- Votre consigne
D'après le document source, quel nom Axel prend-il sur les pistes de danse des boîtes de nuit ?

- Document source
↓
Chaque matin, Axel se lève pour assister à des cours de philosophie à l’université de Strasbourg. Il écoute ses professeurs, prend des notes sur Nietzsche, décortique Ainsi parlait Zarathoustra, l’ouvrage du philosophe allemand qu’il ne quitte plus, et développe son mémoire sur une comparaison entre les évangiles et les écrits philosophiques.
Puis, vient la fin de la semaine. Jeudi, vendredi et samedi soirs, il troque ses manuscrits, recherches et dissertations contre un déguisement de pompier, de James Bond ou de policier. Axel devient Enzo Cortez et sur les pistes de danse des boites de nuit, il se déhanche et se déshabille. Chippendale, strip-tease et autres gogo, la mise à nu de l’esprit laisse place à celle du corps.
« C’est un retour à la terre, au désir, au Corps. La dichotomie entre le corps et l’âme est résolue par Nietzsche. C’est loin de la bienséance, de la bien-pensance. C’est stupide de penser que l’âme serait plus haute que le corps. »
↑
- Données à examiner
↓
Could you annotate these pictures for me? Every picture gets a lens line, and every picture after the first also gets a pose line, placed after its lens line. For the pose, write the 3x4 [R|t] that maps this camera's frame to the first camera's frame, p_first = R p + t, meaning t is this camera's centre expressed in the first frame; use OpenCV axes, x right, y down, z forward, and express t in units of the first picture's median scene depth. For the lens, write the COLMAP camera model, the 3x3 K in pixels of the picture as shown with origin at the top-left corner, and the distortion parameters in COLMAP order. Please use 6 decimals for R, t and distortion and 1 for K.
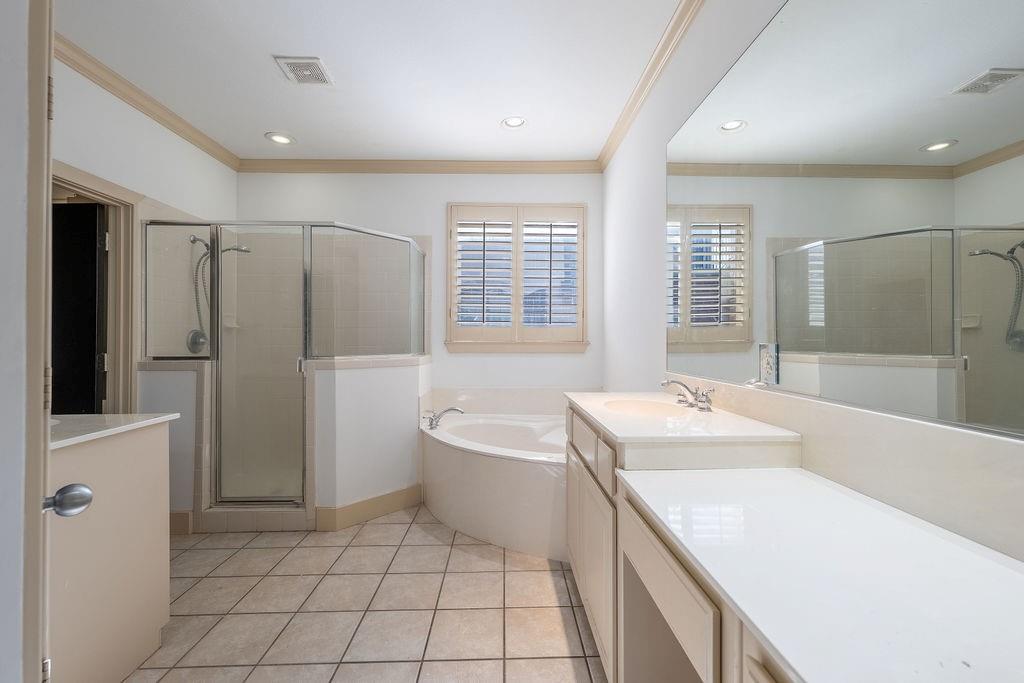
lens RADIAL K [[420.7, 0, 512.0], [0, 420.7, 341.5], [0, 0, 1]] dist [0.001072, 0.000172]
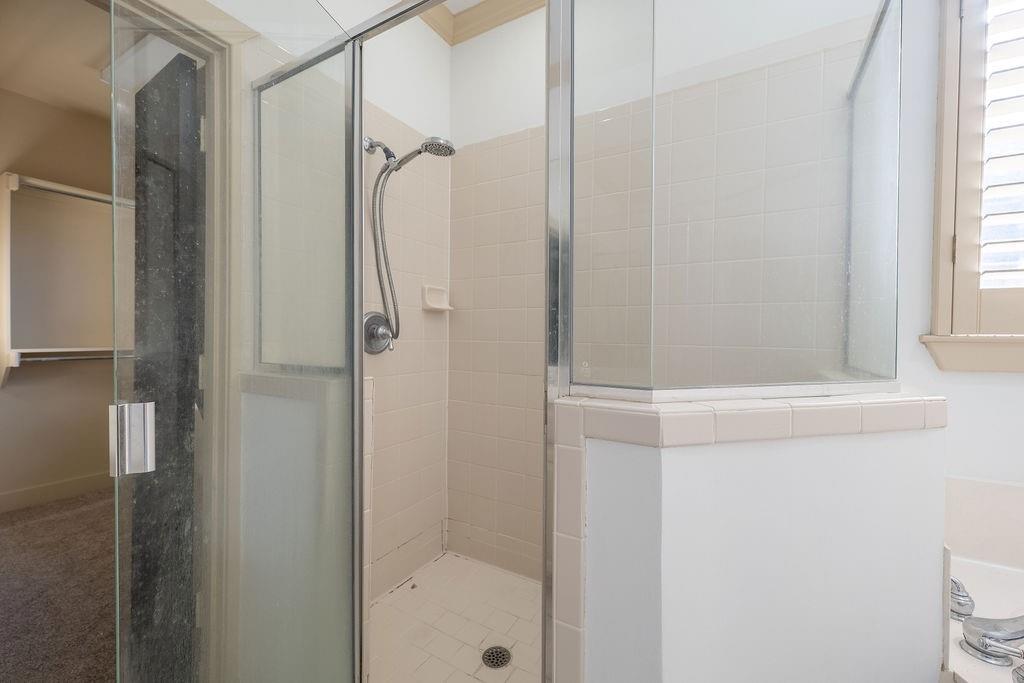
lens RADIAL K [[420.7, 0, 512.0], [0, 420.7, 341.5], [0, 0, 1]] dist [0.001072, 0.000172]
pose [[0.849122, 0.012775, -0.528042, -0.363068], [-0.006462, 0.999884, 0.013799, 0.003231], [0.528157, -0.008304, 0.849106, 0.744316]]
↑
↓
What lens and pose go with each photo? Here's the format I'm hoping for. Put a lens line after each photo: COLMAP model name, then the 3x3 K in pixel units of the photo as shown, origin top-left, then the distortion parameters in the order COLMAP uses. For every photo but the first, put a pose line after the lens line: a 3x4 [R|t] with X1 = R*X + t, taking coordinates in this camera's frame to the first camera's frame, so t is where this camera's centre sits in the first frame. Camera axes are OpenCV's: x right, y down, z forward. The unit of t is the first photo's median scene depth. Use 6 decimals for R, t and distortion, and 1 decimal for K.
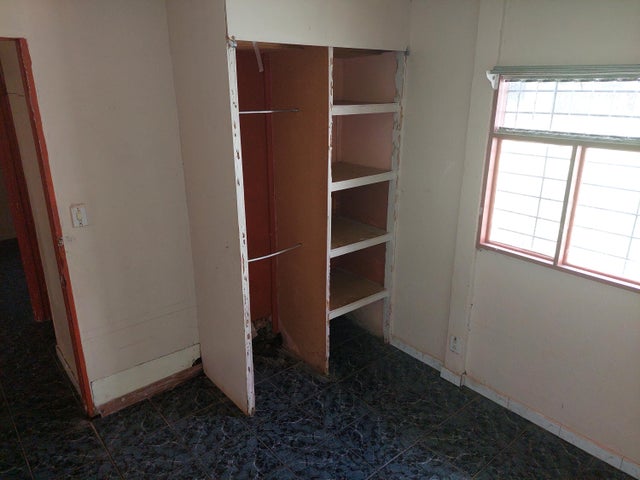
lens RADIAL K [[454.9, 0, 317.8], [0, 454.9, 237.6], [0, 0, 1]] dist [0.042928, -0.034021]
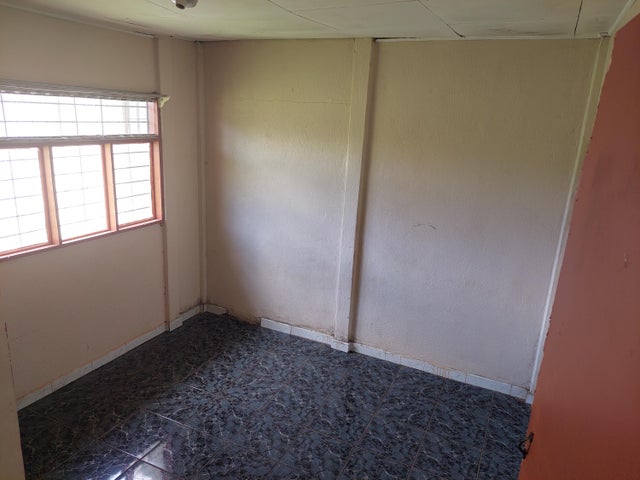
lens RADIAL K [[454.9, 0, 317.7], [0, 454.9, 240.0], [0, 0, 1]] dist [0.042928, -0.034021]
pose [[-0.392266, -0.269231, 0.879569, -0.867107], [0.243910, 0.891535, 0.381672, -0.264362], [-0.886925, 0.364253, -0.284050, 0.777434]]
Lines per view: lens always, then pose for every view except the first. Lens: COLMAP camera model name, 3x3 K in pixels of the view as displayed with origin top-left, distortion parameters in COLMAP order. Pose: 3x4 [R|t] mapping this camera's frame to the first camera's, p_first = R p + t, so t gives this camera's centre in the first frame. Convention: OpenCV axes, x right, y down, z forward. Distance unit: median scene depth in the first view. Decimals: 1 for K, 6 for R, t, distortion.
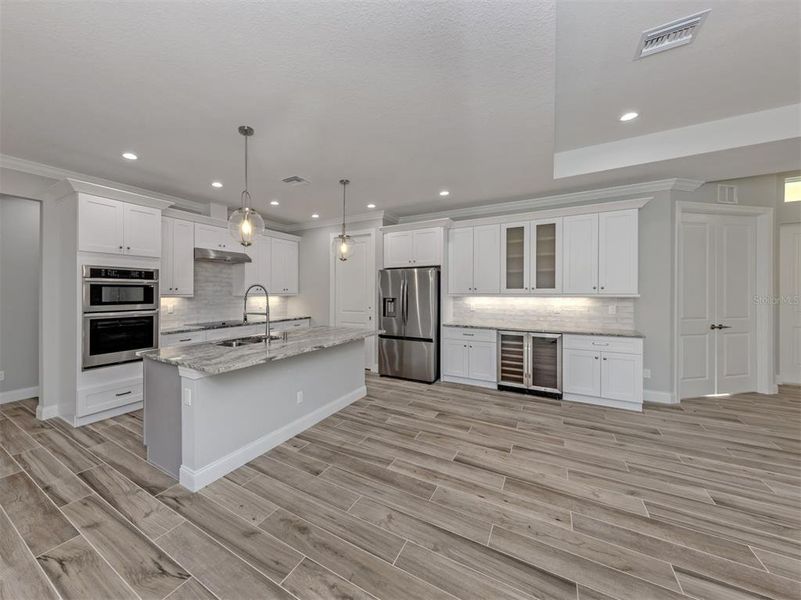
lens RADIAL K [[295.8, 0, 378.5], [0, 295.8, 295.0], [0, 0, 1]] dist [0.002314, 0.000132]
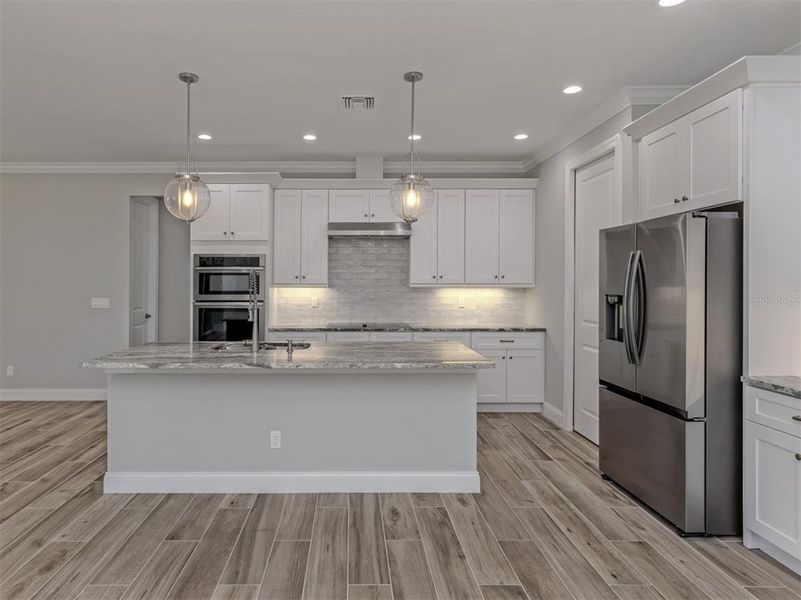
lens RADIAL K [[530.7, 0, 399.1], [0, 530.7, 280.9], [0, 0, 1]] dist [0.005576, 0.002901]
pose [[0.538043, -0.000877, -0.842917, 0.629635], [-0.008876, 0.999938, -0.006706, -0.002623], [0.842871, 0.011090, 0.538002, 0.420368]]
↑
↓
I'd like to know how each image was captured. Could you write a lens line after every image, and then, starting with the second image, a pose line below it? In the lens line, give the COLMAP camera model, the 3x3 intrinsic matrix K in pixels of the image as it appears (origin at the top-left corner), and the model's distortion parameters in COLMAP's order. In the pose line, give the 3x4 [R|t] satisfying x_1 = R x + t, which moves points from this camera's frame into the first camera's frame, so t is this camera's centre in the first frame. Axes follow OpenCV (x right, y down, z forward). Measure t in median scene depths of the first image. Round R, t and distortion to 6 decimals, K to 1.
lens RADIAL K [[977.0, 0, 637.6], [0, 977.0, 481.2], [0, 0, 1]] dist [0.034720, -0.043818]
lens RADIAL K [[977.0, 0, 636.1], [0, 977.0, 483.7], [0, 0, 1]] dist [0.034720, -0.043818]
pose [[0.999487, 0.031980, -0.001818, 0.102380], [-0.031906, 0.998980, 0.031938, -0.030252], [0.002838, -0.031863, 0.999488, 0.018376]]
↑
- Réponse ci-dessous
Enzo Cortez.